-- Questions --
1) In the forum thread about the file browser not showing subdirectories, which Sonarr version is the original poster running?
2) Go on with the forum thread about the file browser not showing subdirectories, starting after its final post.

-- Extract --
File Browser does not show subdirectories

I am not able to list from sonarr subdirectories of a cifs share.

Platform: Vero4K (armhf)
OS: OSMC (Debian 8)
Mono 4.8
Sonar 2.0.0.4645

Steps to reproduce:

  • Mount a cifs share:

> sudo mount -t cifs -o credentials=/etc/samba/tcdisk.cred,uid=osmc,gid=osmc //10.8.1.2/TC-Disk/Videos/Movies /mnt/tcdisk/videos2

  • Test read & write
> mkdir /mnt/tcdisk/videos2/test
> ls -l /mnt/tcdisk/videos2/
drwxr-xr-x 2 osmc osmc 0 mar 18 01:32 test
  • Run Sonarr

> mono --debug NzbDrone.exe

  • On Sonarr web, Series -> Add Series -> Import Existing Series on Disk -> Navigate to /mnt/tcdisk/videos2/

Result empty
…
Expecting the test directory.
Debug logs enabled, but no errors or other helpful info there.

Other applications working (Sickrage, Couchpotato …).

Any help?

Have you taken a look at other recent threads about cifs shares?

https://forums.sonarr.tv/search?q=cifs%20share%20order%3Alatest

I have. Generally dealing with write permissions problem, but nothing solved dealing with no being able to browse to a location.

Did some tests and posted over at mono for help:

http://mono.1490590.n4.nabble.com/Accessing-shared-file-system-td4670282.html

I wonder if downgrading mono might help since you’re seeing this fail in your test app as well.

Well I tried both Mono 4.8 and Mono 3.2.8. On Mono IRC someone ran the test and could not reproduce. Might be platform specific.

Ahh very well could be, we’ve seen our share of those unfortunately.

I’ve found that it’s much better to import by going to WANTED > Manual Import.

I am also using CIFS shares. My issues was different than yours, though. It just simply couldn’t tag or identify most of the content. (However, it identifies it correct 99% of the time through the WANTED > Manual Import.)

I think the problem here is it’s not showing anything to Sonarr (which does seem to be a platform issue when I looked at the thread linked above). Manual import uses the same file browser to find the folder and isn’t useful if you can’t add the series because Sonarr can’t see the contents.

Is it an XFS filesystem by any chance? either where you mounted it or remotely.

-- Data extracted from a collection --
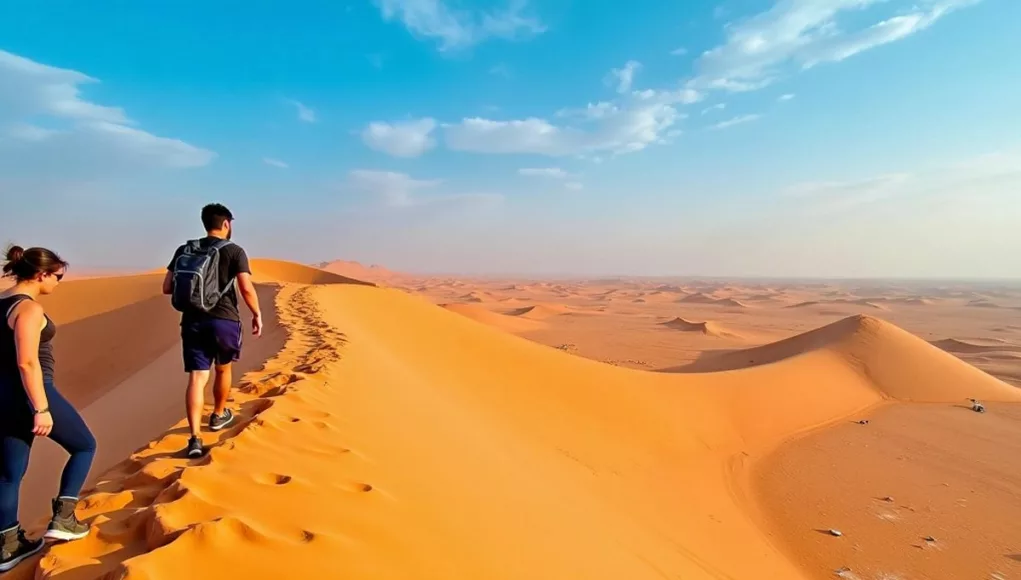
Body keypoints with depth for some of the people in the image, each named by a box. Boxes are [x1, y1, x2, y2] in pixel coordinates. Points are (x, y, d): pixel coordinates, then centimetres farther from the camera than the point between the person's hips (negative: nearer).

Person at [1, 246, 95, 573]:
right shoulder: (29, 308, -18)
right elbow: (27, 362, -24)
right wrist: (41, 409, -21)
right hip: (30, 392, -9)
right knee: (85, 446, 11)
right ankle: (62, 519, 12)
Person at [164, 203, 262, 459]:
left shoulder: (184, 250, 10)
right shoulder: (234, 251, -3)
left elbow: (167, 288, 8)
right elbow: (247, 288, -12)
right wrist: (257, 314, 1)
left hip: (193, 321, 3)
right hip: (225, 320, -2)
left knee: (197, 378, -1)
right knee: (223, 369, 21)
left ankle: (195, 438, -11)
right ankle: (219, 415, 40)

-- Results in order --
1) Sonarr 2.0.0.4645

2)
Hello

I now know the source of my problems. They are in relation with the particularities of the platform that I am running, which mixes a 64 bit arm64 kernel with a 32 bit armhf userland, and the fact that mono armhf was not compiled with large filesystem support.

Among the options I had was to use mono arm64 (but id id not like the 64 bit dependencies it would bring to my 32 bit userland) and recompile mono armhf with large file system support. As I was working on this last option, I found an easier way out. From mount.cifs man page:

Inode Numbers

When Unix Extensions are enabled, we use the actual inode number provided by the server in response to the POSIX calls as an inode number.

When Unix Extensions are disabled and “serverino” mount option is enabled there is no way to get the server inode number. The client typically maps the server-assigned “UniqueID” onto an inode number.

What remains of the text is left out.